The demands on the signal processing in high-end sensor systems are rising rapidly. The systems are based on digital antenna arrays with thousands of antenna elements, and they operate using advanced adaptive signal processing algorithms. Since the processing typically is embedded, with the constraints that follow, high processing efficiency is important.
The competition on the future markets will require the ability to quickly innovate and develop new sensor functions. There is therefore also a focus put on efficient application development, i.e., engineering efficiency. This is emphasized by the fact that many sensor systems are low-volume products, where the development cost has a great impact on the total product cost. We want to find new application development methods and tools that improve the development of our high-
performance embedded applications.
Description of the master thesis
The workload of data-driven applications, such as sensor signal processing, is increasing exponentially. The applications will require diverse hardware computing architectures, where different components are specialized for different types of workloads. Examples are GPUs, AI accelerators and FPGAs. However, creating software that takes advantage of such diverse systems could be a challenge. Different languages and tools typically have to be used, and the possibility for code resuse is limited.

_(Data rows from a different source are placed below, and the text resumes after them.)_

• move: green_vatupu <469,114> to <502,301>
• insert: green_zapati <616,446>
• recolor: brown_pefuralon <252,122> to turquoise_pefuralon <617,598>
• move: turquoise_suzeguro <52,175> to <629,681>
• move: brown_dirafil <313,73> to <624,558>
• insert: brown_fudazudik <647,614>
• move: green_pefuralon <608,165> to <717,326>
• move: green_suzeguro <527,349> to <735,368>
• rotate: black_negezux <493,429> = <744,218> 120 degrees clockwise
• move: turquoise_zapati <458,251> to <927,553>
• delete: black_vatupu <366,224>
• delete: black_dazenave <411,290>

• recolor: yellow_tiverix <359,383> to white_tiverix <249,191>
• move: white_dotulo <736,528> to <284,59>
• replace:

We want to model the applications in a unified way, without considering specific target processor architectures. This thesis investigates Intel oneAPI. It is an open standard for an application programming interface that is intended to be used across different processor architectures. The Intel DevCloud will be used as a sandbox to learn about oneAPI and the cross-architecture language DPC++. Available architectures include CPU Xeon, GPU Iris and FPGA Stratix.
A scalable multi-channel signal processing benchmark will be used as a use case. The benchmark includes workloads of different types.

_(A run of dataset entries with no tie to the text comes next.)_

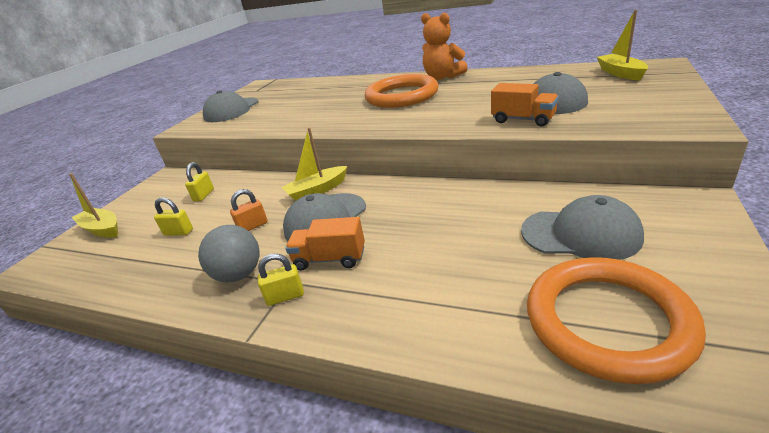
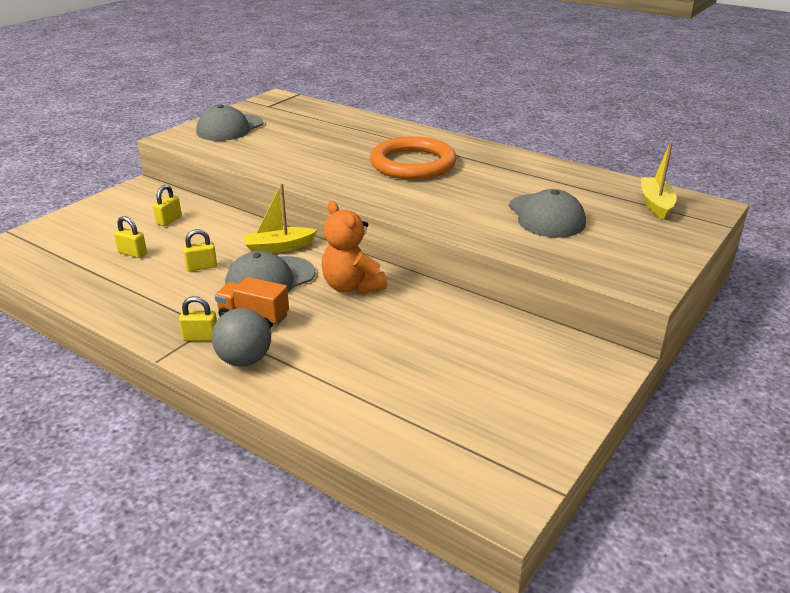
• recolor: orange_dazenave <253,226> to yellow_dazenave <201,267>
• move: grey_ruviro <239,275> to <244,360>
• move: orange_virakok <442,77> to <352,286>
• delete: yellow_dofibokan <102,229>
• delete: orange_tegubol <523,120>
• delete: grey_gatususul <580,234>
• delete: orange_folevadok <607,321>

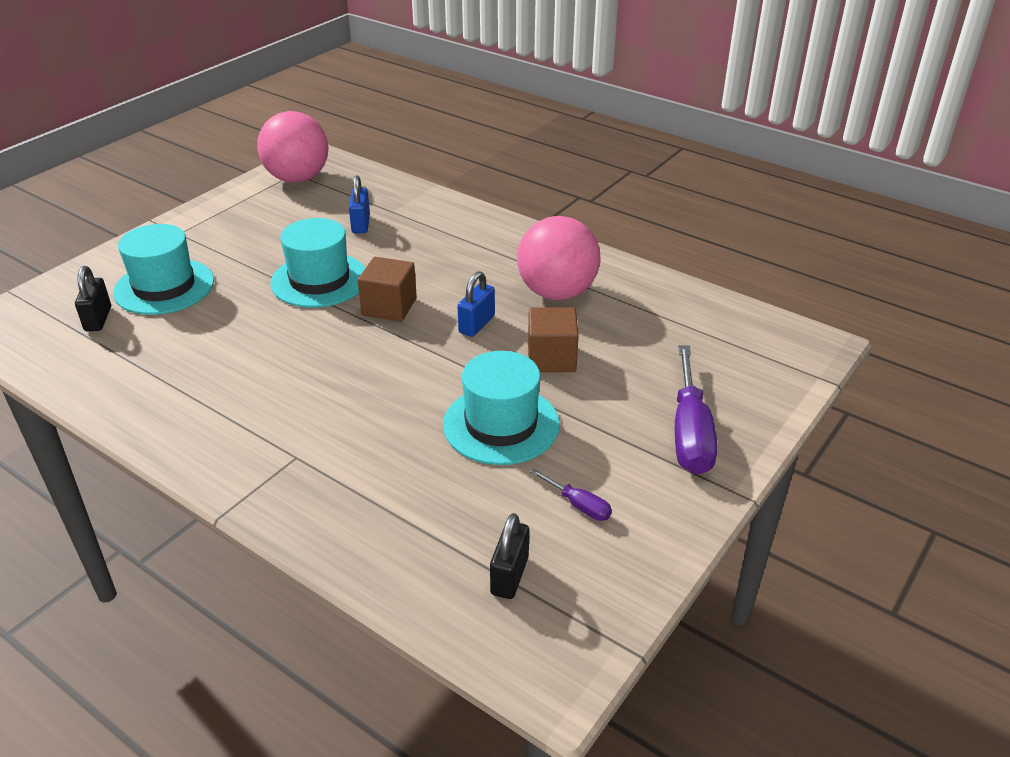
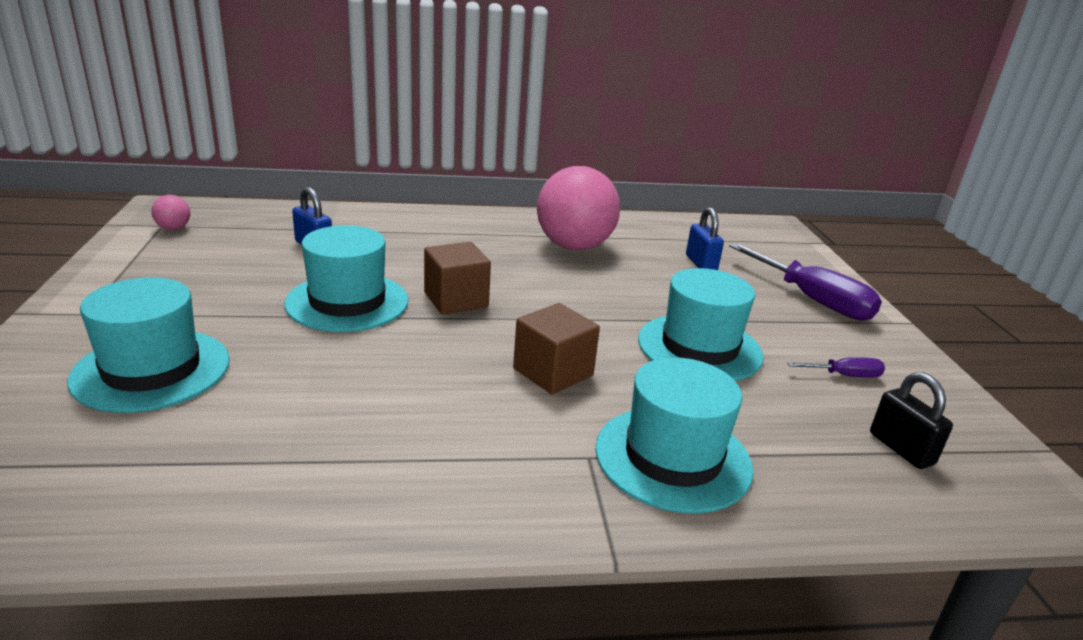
• resize: pink_ruviro <297,178> = <174,228> x0.41
• move: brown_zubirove <551,358> to <553,372>
• insert: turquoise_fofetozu <673,457>
• move: blue_dazenave <477,324> to <701,264>
• delete: black_dazenave <98,319>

The expected results include answers on:
- The main purposes and characteristics of the standard
- The level of maturity and adoption of the standard
- Intel oneAPI compared with similar standards. DPC++ compared with CUDA, OpenCL and other languages
- Execution and engineering efficiency
- Level of help in the choice of proper target architectures for specific workload types and sizes
- Possibility to create sustainable functions with performance that can improve with the general processor development
We are looking for 1-2 master degree students with an interest in:
- C/C++, CUDA, OpenCL
- Parallel computing
- Signal processing
You are at the end of your master’s degree in Computer engineering, Electrical engineering, or equivalent, and is eligible for your 30 HP degree project.
This position requires that you pass a security vetting based on the current regulations around/of security protection. For positions requiring security clearance additional obligations on citizenship may apply.
What you will be a part of
You will collaborate with experienced engineers and professionals in an environment that fosters career development and personal growth. You will be part of a unit working with Software design for radar systems.
Surveillance, a Business Area within Saab, is a world-leading supplier of systems for detection of threats and self-protection. Business Unit Radar Solutions is responsible for Radar in airborne-, surface- and naval systems.
If you aspire to help create and innovate whilst developing yourself in a challenging team setting, Saab may well have the perfect conditions for you to grow. We pride ourselves on a nurturing environment, where everyone is different yet we share the same goal – to help protect people.